Alexandre Stockler conduz o julgamento da juventude urbana sem o fascínio de Larry Clark pelos excessos praticados por seus personagens, mas, como o diretor americano, aproxima-se dos rapazes armado de desprezo e sem nenhuma disposição de compreendê-los. Cada momento do filme existe para condená-los - não vemos nenhuma sutileza, nenhum afeto, nenhuma humanidade. A amoralidade dos jovens, porém, é reproduzida nas imagens: Stockler também não tem limites e não demonstra responsabilidade estética. Todos os caminhos são tomados, sem se privilegiar este ou aquele. Ignora-se que a criação artística, embora livre para tomar qualquer rumo, pede a opção por uma direção. Tanto é resultante das escolhas para tornar algo visível quanto modelada pelas omissões. Se um travelling é questão de moral, e isso não está em discussão aqui, abrir mão é fundamental. A linguagem da evidência só se constitui assim pelo não mostrado. Para cada escolha, todas as outras são jogadas fora.

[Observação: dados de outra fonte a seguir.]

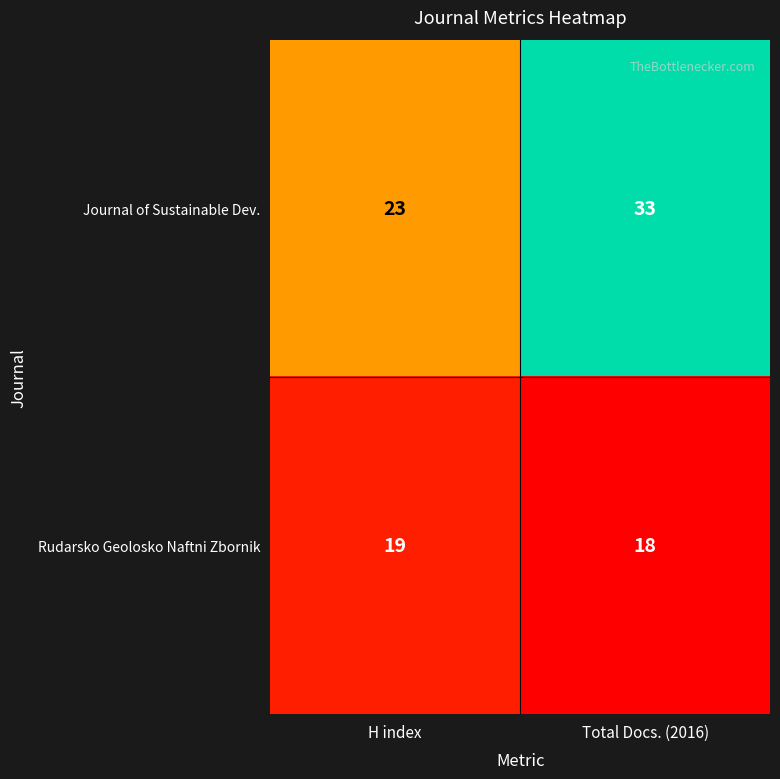

Rank the series by their maximum value, from highest to lowest.

Journal of Sustainable Dev., Rudarsko Geolosko Naftni Zbornik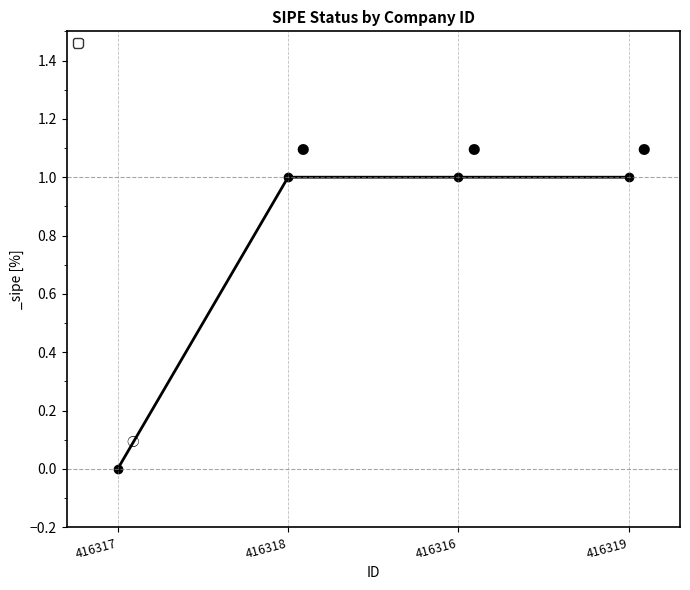

What value does the data have at 416319?

1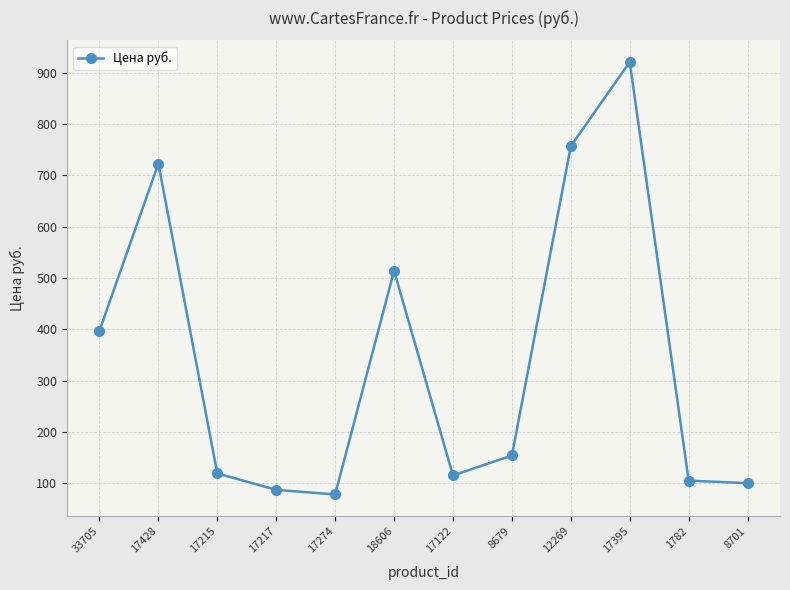

Reading left to right, extract all data points from this chart.

397.0	723.0	119.0	87.0	78.0	514.0	115.0	154.0	757.0	921.0	105.0	100.0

Cama de Gato coloca-se como diagnosticador quando também é sintoma de um dessaranjo artístico provocado pela multiplicação de possibilidades tecnológicas de captação e finalização de sons e imagens. Com tantas ofertas, todos os caminhos são possíveis. Ainda mais para um filme de baixo orçamento que, devido à liberdade econômica, inspira-se a desrespeitar limites. E nessa encruzilhada surge ou não a responsabilidade do artista (questão sobre a qual ainda há muito a escrever em próxima ocasião). Criar é menos explorar alternativas e mais estabelecer limites entre tantas alternativas possíveis. É isso que muitos diretores, sejam estreantes como Stockler, sejam experientes como Tony Scott (com seu paradigmático Chamas da Vingança), parecem ignorar. Ao não escolherem, ou ao escolher o que estiver disponível, acham estar sendo ousados. Não há coragem nessa falta de rigor. Tampouco vigor

Impera em Cama de Gato a promiscuidade estilística. Vemos a captação digital empregada para dar realismo à imagem e, em contrapartida, uma série de procedimentos empenhados em quebrar o registro realista. A auto-referencialidade e o artifício rompedor da transparência são perseguidos insistentemente. Há replay de uma cena, trechos escritos na tela e momentos de câmera subjetiva, de mais de um personagem, com olhar narrador múltiplo, para aproximá-los do espectador. Tanto os rapazes falam para a platéia, olhando na direção dela, como assimilam o olhar do público, apenas para acusá-lo de compactuar com as situações mostradas. Quase se pode ouvir o diretor gritando por meio das imagens: isso está acontecendo perto de você. E, neste sentido, a ambição de Stockler (com seu cínico moralismo) é muito primária.